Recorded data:
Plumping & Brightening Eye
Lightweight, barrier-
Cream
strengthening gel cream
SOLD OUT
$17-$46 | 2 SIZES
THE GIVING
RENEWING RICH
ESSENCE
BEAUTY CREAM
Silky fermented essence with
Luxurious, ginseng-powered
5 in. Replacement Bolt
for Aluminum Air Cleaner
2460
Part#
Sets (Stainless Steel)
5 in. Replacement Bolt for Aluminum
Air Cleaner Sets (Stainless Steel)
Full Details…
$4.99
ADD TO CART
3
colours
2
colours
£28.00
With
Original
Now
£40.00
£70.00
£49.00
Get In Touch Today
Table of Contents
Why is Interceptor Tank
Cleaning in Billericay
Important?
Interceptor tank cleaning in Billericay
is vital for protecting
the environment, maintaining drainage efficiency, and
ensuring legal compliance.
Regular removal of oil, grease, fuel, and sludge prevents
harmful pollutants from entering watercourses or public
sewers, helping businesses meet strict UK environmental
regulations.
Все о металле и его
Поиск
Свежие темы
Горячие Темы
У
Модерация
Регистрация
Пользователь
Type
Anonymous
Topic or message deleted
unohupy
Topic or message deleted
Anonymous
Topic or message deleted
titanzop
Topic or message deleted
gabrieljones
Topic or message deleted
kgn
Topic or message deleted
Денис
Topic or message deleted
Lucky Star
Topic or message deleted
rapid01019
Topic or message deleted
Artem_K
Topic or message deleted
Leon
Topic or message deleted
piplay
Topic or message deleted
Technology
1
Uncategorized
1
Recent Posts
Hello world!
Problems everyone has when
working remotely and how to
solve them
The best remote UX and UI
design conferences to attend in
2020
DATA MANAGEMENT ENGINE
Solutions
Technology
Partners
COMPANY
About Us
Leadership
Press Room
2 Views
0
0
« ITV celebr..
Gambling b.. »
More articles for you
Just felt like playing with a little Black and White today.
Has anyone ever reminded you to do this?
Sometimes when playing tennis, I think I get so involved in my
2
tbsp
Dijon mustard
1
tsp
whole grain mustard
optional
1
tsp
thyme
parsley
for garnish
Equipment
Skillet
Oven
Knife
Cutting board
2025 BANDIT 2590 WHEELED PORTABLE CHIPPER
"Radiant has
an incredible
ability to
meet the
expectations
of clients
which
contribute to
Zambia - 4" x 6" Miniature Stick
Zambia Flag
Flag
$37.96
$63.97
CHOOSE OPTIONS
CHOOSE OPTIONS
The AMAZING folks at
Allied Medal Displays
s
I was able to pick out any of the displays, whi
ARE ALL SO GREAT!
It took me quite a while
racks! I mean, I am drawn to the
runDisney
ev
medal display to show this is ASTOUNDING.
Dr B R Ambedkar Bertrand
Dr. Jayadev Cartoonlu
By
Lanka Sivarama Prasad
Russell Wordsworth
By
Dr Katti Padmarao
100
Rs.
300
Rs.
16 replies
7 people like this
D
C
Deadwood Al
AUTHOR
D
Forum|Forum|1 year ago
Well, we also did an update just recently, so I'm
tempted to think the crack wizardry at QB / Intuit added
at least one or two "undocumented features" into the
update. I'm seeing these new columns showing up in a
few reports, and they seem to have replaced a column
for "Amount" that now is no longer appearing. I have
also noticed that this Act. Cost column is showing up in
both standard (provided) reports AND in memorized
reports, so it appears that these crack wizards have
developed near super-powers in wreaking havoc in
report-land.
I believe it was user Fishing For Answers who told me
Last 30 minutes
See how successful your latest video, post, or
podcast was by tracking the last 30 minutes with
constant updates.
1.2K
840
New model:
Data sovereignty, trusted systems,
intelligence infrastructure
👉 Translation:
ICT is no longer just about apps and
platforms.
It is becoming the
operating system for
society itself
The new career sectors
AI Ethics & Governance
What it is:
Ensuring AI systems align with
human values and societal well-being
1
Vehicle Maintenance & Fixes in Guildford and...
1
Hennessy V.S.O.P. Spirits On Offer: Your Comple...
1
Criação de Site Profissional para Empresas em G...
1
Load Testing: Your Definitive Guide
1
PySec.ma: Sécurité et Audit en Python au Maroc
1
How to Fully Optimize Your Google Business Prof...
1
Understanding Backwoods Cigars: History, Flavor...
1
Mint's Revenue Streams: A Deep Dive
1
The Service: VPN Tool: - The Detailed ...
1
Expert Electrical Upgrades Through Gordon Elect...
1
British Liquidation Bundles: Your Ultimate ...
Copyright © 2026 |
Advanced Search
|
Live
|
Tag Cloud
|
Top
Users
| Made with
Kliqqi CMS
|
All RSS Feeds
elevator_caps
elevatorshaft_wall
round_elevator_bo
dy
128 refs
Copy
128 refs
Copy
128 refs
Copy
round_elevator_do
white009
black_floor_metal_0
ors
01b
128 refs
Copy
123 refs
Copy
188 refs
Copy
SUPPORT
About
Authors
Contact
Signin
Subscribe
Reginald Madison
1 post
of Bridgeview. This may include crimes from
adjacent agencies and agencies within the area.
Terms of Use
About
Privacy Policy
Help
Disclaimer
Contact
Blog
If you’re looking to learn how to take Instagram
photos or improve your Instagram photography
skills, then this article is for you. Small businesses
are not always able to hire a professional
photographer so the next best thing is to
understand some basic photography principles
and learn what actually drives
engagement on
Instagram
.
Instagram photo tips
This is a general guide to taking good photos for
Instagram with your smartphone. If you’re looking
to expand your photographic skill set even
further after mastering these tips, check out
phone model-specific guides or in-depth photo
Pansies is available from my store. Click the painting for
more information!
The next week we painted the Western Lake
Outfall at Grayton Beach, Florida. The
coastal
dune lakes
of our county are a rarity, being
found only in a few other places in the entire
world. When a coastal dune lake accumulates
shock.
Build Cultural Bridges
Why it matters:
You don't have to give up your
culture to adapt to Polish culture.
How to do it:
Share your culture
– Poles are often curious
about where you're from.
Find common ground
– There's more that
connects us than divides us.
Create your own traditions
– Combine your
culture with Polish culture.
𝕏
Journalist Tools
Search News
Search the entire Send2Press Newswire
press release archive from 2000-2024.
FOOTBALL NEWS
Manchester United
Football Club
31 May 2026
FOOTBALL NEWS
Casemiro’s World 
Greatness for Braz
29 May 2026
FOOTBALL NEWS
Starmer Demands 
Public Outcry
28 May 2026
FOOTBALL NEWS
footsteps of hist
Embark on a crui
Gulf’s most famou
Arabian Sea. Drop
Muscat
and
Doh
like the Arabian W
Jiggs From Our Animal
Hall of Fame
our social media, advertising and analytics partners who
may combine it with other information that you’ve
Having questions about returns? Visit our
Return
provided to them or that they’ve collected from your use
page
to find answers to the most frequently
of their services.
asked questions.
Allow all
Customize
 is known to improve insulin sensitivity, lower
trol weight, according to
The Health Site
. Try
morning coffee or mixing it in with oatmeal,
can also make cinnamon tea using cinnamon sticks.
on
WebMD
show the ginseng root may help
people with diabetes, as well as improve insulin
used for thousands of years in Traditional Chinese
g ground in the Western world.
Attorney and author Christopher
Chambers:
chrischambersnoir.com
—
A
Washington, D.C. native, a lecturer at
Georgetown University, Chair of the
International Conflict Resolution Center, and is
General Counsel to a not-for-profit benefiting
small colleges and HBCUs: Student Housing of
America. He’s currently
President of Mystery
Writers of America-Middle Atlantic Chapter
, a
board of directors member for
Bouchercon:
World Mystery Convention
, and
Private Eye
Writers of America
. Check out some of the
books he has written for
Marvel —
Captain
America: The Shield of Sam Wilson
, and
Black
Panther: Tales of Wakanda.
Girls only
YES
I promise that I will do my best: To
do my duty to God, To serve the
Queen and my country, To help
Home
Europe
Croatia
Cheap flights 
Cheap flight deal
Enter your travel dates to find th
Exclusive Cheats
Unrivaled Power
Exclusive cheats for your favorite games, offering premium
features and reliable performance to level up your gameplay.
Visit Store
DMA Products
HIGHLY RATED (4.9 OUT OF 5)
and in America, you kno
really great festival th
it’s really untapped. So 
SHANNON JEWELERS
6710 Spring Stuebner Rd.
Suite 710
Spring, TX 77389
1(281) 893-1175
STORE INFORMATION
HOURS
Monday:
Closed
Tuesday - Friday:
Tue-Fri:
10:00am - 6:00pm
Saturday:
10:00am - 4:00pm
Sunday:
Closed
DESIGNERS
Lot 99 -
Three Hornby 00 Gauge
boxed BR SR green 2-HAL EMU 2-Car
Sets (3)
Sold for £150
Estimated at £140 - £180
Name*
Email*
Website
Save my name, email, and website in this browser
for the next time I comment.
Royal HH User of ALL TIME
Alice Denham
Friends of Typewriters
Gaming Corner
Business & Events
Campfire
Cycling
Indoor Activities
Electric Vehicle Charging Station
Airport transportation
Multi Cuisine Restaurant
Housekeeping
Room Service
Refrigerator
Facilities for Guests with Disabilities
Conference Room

• _TASK TO COMPLETE_: Pull out each line in the rows above that contains the word "most".

• _OUTPUT OF THE TASK_:
Gulf’s most famou
to find answers to the most frequently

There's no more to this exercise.